▶ [How to complete this task] Report each line of the entries that includes "lines" by copying it.

▶ [The data]

....................

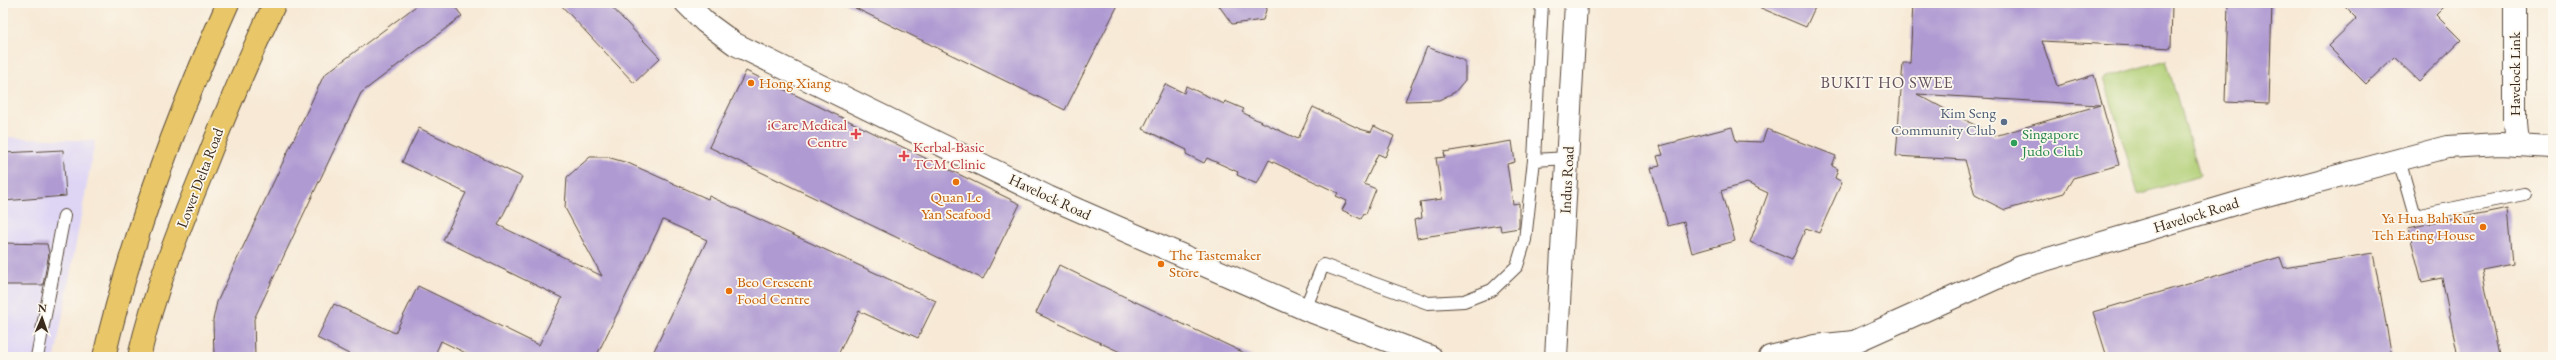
<svg xmlns="http://www.w3.org/2000/svg" width="2556" height="360" font-family="'EB Garamond',serif">
<style>
.built{fill:#ded5f5}
.green{fill:#b1cf76;stroke:#767c4a}
.building{fill:#af9ad2;fill-rule:evenodd}
.lines{fill:none;stroke-linecap:round;stroke-linejoin:round}
.service-casing{stroke:#574739;stroke-width:14}
.minor-casing{stroke:#574739;stroke-width:24}
.primary-casing{stroke:#574739;stroke-width:24}
.service{stroke:#fff;stroke-width:12}
.minor{stroke:#fff;stroke-width:22}
.primary{stroke:#e9c769;stroke-width:22}
.food-dot{fill:#e8710a;stroke:#fbf7ec;stroke-width:1.5}
.service-dot{fill:#5c6f8a;stroke:#fbf7ec;stroke-width:1.5}
.health-dot{fill:#e0444e;stroke:#fbf7ec;stroke-width:1.5}
.leisure-dot{fill:#2e9e5b;stroke:#fbf7ec;stroke-width:1.5}
.labels{text-anchor:middle;stroke-width:3.5;stroke-linejoin:round;paint-order:stroke}
.street-label{font-size:15px;fill:#3b2a1e;stroke:#fbf7ec}
.food-label{font-size:15px;fill:#c56008;stroke:#fbf7ec;text-anchor:start}
.service-label{font-size:15px;fill:#4e5e75;stroke:#fbf7ec;text-anchor:end}
.health-label{font-size:15px;fill:#be3a42;stroke:#fbf7ec;text-anchor:end}
.leisure-label{font-size:15px;fill:#27864d;stroke:#fbf7ec;text-anchor:start}
.neighbourhood-label{font-size:16px;letter-spacing:1px;fill:#64515d;stroke:#fbf7ec}
</style>
<rect width="100%" height="100%" fill="#fbf7ec"/>
<filter id="ink" filterUnits="userSpaceOnUse"><feTurbulence type="fractalNoise" baseFrequency=".025" numOctaves="2"/><feDisplacementMap in="SourceGraphic" scale="8" xChannelSelector="R" yChannelSelector="G"/><feConvolveMatrix kernelMatrix="1 2 1 2 8 2 1 2 1" color-interpolation-filters="sRGB"/></filter>
<filter id="wash" filterUnits="userSpaceOnUse"><feTurbulence type="fractalNoise" baseFrequency=".012" numOctaves="4" result="noise"/><feDisplacementMap in="SourceGraphic" scale="16" xChannelSelector="R" yChannelSelector="G"/><feGaussianBlur stdDeviation="0.9" result="paint"/><feColorMatrix in="noise" values="0 0 0 0 0 0 0 0 0 0 0 0 0 0 0 0 0 1.4 0 .05"/><feComposite in="paint" operator="in"/></filter>
<g filter="url(#wash)">
<rect width="100%" height="100%" fill="#f7e9d5"/>
<path class="built" d="M 3,137 L 95,141 L 55,357 L 3,357 Z"/>
<path class="green" d="M 2166,60 L 2200,176 L 2138,194 L 2104,78 Z"/>
<g id="blocks">
<g class="building">
<path d="M 420,3 L 452,3 L 462,16 L 361,93 L 254,319 L 255,357 L 214,357 L 213,320 L 217,302 L 324,75 Z"/>
<path d="M 559,3 L 608,3 L 660,58 L 634,83 Z"/>
<path d="M 845,3 L 1119,3 L 1065,110 Z"/>
<path d="M 1217,3 L 1268,3 L 1263,20 L 1232,24 Z"/>
<path d="M 1749,3 L 1817,3 L 1806,27 Z"/>
<path d="M 1913,3 L 2172,3 L 2171,48 L 2042,41 L 2057,86 L 2094,75 L 2119,165 L 2073,178 L 2064,193 L 2005,210 L 1975,195 L 1965,160 L 1896,156 L 1903,63 L 1910,63 ZM 1917,94 L 2063,103 L 2100,105 L 1995,136 Z"/>
<path d="M 2228,3 L 2272,3 L 2269,104 L 2225,102 Z"/>
<path d="M 2342,3 L 2448,3 L 2436,15 L 2461,40 L 2419,81 L 2394,57 L 2366,84 L 2328,46 L 2357,18 Z"/>
<path d="M 1427,47 L 1465,61 L 1465,80 L 1455,92 L 1439,100 L 1405,101 Z"/>
<path d="M 746,71 L 1020,204 L 983,279 L 709,147 Z"/>
<path d="M 1165,84 L 1184,93 L 1186,86 L 1224,104 L 1225,101 L 1244,109 L 1242,112 L 1253,118 L 1298,139 L 1313,107 L 1360,129 L 1371,132 L 1374,126 L 1394,136 L 1385,157 L 1378,154 L 1364,184 L 1376,189 L 1366,214 L 1364,213 L 1361,219 L 1342,210 L 1347,201 L 1336,196 L 1338,193 L 1269,160 L 1257,184 L 1237,175 L 1238,172 L 1207,158 L 1204,163 L 1186,154 L 1187,150 L 1143,129 Z"/>
<path d="M 1732,127 L 1736,141 L 1762,142 L 1767,129 L 1836,156 L 1832,166 L 1838,169 L 1835,178 L 1842,182 L 1819,233 L 1806,228 L 1792,260 L 1750,242 L 1768,193 L 1747,183 L 1721,191 L 1735,241 L 1692,253 L 1684,222 L 1668,226 L 1651,168 L 1660,166 L 1657,156 L 1663,155 L 1660,146 Z"/>
<path d="M 419,128 L 522,177 L 498,225 L 602,276 L 565,208 L 567,177 L 590,157 L 607,157 L 628,163 L 708,199 L 709,196 L 936,301 L 918,338 L 859,311 L 837,357 L 651,357 L 707,240 L 663,220 L 596,357 L 474,357 L 441,341 L 434,357 L 355,357 L 317,338 L 334,304 L 395,333 L 418,286 L 539,345 L 562,298 L 443,240 L 466,193 L 402,162 Z"/>
<path d="M 1512,141 L 1515,162 L 1507,164 L 1513,204 L 1519,203 L 1519,228 L 1501,231 L 1500,225 L 1417,238 L 1414,220 L 1422,218 L 1420,202 L 1442,199 L 1436,158 L 1445,157 L 1444,152 Z"/>
<path d="M 63,150 L 66,196 L 3,201 L 3,153 Z"/>
<path d="M 2508,208 L 2513,264 L 2482,270 L 2499,357 L 2458,357 L 2442,278 L 2422,282 L 2408,228 Z"/>
<path d="M 3,243 L 47,244 L 49,253 L 43,285 L 3,285 Z"/>
<path d="M 2373,253 L 2392,357 L 2107,357 L 2093,312 L 2280,257 L 2284,268 Z"/>
<path d="M 1059,265 L 1104,287 L 1253,357 L 1131,357 L 1066,327 L 1036,313 Z"/>
</g>
</g>
</g>
<g filter="url(#ink)">
<use href="#blocks" fill-opacity="0" stroke="#574739" stroke-width="1"/>
<g class="lines">
<g class="service-casing">
<g id="service">
<path d="M 1534,160 L 1568,158"/>
<path d="M 2399,160 L 2415,216 L 2524,194"/>
<path d="M 1305,309 L 1323,265 L 1428,303 L 1464,301 L 1492,290 L 1517,266 L 1525,240 L 1534,160 L 1542,3"/>
<path d="M 37,357 L 64,216"/>
</g>
</g>
<g class="minor-casing">
<g id="minor">
<path d="M 686,3 L 705,22 L 735,44 L 1048,197 L 1305,309 L 1431,357"/>
<path d="M 2515,3 L 2515,123 L 2517,145"/>
<path d="M 1556,357 L 1576,3"/>
<path d="M 1770,357 L 1815,346 L 1854,342"/>
<path d="M 1838,357 L 1854,342 L 2021,267 L 2244,201 L 2447,147 L 2500,144 L 2553,147"/>
</g>
</g>
<g class="primary-casing">
<g id="primary">
<path d="M 104,357 C 132,235 177,117 228,3"/>
<path d="M 139,357 C 154,292 179,229 204,168 C 226,112 249,57 275,3"/>
</g>
</g>
<use href="#service" class="service"/>
<use href="#minor" class="minor"/>
<use href="#primary" class="primary"/>
</g>
</g>
<g class="food-dot">
<circle cx="751" cy="83" r="4"/>
<circle cx="956" cy="182" r="4"/>
<circle cx="2483" cy="227" r="4"/>
<circle cx="1161" cy="264" r="4"/>
<circle cx="729" cy="291" r="4"/>
</g>
<circle class="service-dot" cx="2004" cy="122" r="4"/>
<g class="health-dot">
<path d="M854 128h4v4h4v4h-4v4h-4v-4h-4v-4h4z"/>
<path d="M902 150h4v4h4v4h-4v4h-4v-4h-4v-4h4z"/>
</g>
<circle class="leisure-dot" cx="2014" cy="143" r="4"/>
<g class="labels">
<g class="street-label">
<text transform="translate(2515 74) rotate(-90)" y="5">Havelock Link</text>
<text transform="translate(200 178) rotate(-69)" y="5">Lower Delta Road</text>
<text transform="translate(1567 180) rotate(-87)" y="5">Indus Road</text>
<text transform="translate(1050 197) rotate(25)" y="5">Havelock Road</text>
<text transform="translate(2196 215) rotate(-17)" y="5">Havelock Road</text>
</g>
<g class="food-label">
<text x="759" y="88">Hong Xiang</text>
<text x="956" y="202" text-anchor="middle">Quan Le<tspan x="956" dy="17">Yan Seafood</tspan></text>
<text x="2475" y="223" text-anchor="end">Ya Hua Bah Kut<tspan x="2475" dy="17">Teh Eating House</tspan></text>
<text x="1169" y="260">The Tastemaker<tspan x="1169" dy="17">Store</tspan></text>
<text x="737" y="287">Beo Crescent<tspan x="737" dy="17">Food Centre</tspan></text>
</g>
<g class="service-label">
<text x="1996" y="118">Kim Seng<tspan x="1996" dy="17">Community Club</tspan></text>
</g>
<g class="health-label">
<text x="847" y="130">iCare Medical<tspan x="847" dy="17">Centre</tspan></text>
<text x="913" y="152" text-anchor="start">Kerbal-Basic<tspan x="913" dy="17">TCM Clinic</tspan></text>
</g>
<g class="leisure-label">
<text x="2022" y="139">Singapore<tspan x="2022" dy="17">Judo Club</tspan></text>
</g>
<g class="neighbourhood-label">
<text x="1887" y="88">BUKIT HO SWEE</text>
</g>
</g>
<rect width="2556" height="360" fill="none" stroke="#fbf7ec" stroke-width="16"/>
<g transform="translate(42 318) rotate(2)" stroke="#fbf7ec" stroke-width="3" paint-order="stroke">
<path d="M0-3L7 15L0 10L-7 15Z" fill="#3b2a1e"/>
<text y="-6" font-size="11" font-weight="bold" text-anchor="middle" fill="#3b2a1e">N</text>
</g>
</svg>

....................

▶ [Solution for this task]
.lines{fill:none;stroke-linecap:round;stroke-linejoin:round}
<g class="lines">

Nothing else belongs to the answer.